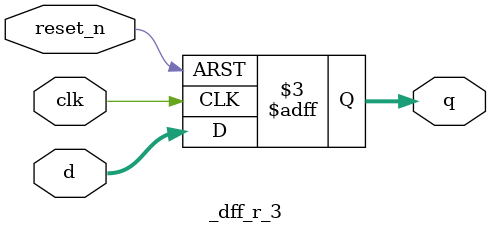
<source format=v>
module _dff_r_3(clk, reset_n, d, q);
	input clk,reset_n;
	input [2:0] d;
	output reg [2:0] q;
	
	// 3 bit flip flop
	always@(posedge clk or negedge reset_n)
	begin
		if(reset_n == 0) q <= 0;
		else q <= d;
	end
endmodule
	
</source>
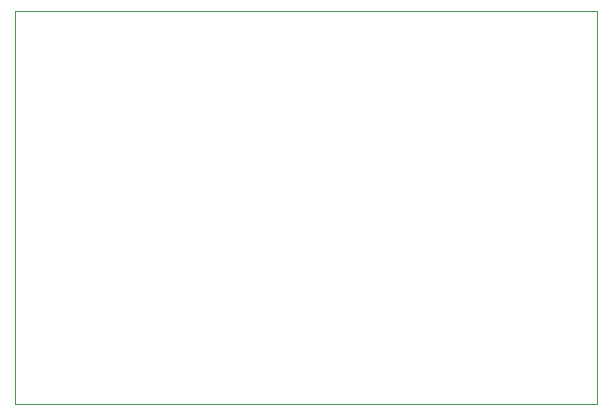
<source format=gbr>
%TF.GenerationSoftware,KiCad,Pcbnew,(7.0.0)*%
%TF.CreationDate,2023-04-29T18:10:18-05:00*%
%TF.ProjectId,WiHi,57694869-2e6b-4696-9361-645f70636258,-*%
%TF.SameCoordinates,PX795bdf0PY68e3130*%
%TF.FileFunction,Profile,NP*%
%FSLAX46Y46*%
G04 Gerber Fmt 4.6, Leading zero omitted, Abs format (unit mm)*
G04 Created by KiCad (PCBNEW (7.0.0)) date 2023-04-29 18:10:18*
%MOMM*%
%LPD*%
G01*
G04 APERTURE LIST*
%TA.AperFunction,Profile*%
%ADD10C,0.100000*%
%TD*%
G04 APERTURE END LIST*
D10*
X0Y33274000D02*
X49276000Y33274000D01*
X49276000Y33274000D02*
X49276000Y0D01*
X49276000Y0D02*
X0Y0D01*
X0Y0D02*
X0Y33274000D01*
M02*

</source>
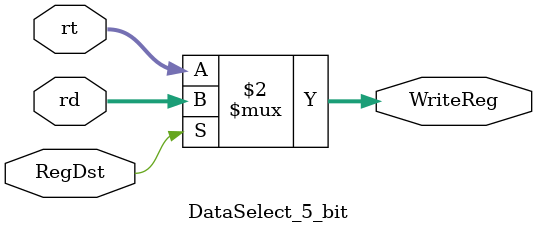
<source format=v>
`timescale 1ns / 1ps


module DataSelect_5_bit(rt,rd,RegDst,WriteReg);
    input [4:0] rt;
    input [4:0] rd;
    input RegDst;
    output [4:0] WriteReg;
    assign WriteReg = (RegDst==0)?rt:rd;
endmodule

</source>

○ ○ ○ ○

Instructions to follow – Omit the pictures and restate the rest of the records verbatim.

Exercise answer –
<source format=v>
module _dff_r_3(clk, reset_n, d, q);
	input clk,reset_n;
	input [2:0] d;
	output reg [2:0] q;
	
	// 3 bit flip flop
	always@(posedge clk or negedge reset_n)
	begin
		if(reset_n == 0) q <= 0;
		else q <= d;
	end
endmodule
	
</source>
<source format=gbr>
%TF.GenerationSoftware,KiCad,Pcbnew,(7.0.0)*%
%TF.CreationDate,2023-04-29T18:10:18-05:00*%
%TF.ProjectId,WiHi,57694869-2e6b-4696-9361-645f70636258,-*%
%TF.SameCoordinates,PX795bdf0PY68e3130*%
%TF.FileFunction,Profile,NP*%
%FSLAX46Y46*%
G04 Gerber Fmt 4.6, Leading zero omitted, Abs format (unit mm)*
G04 Created by KiCad (PCBNEW (7.0.0)) date 2023-04-29 18:10:18*
%MOMM*%
%LPD*%
G01*
G04 APERTURE LIST*
%TA.AperFunction,Profile*%
%ADD10C,0.100000*%
%TD*%
G04 APERTURE END LIST*
D10*
X0Y33274000D02*
X49276000Y33274000D01*
X49276000Y33274000D02*
X49276000Y0D01*
X49276000Y0D02*
X0Y0D01*
X0Y0D02*
X0Y33274000D01*
M02*

</source>
<source format=v>
`timescale 1ns / 1ps


module DataSelect_5_bit(rt,rd,RegDst,WriteReg);
    input [4:0] rt;
    input [4:0] rd;
    input RegDst;
    output [4:0] WriteReg;
    assign WriteReg = (RegDst==0)?rt:rd;
endmodule

</source>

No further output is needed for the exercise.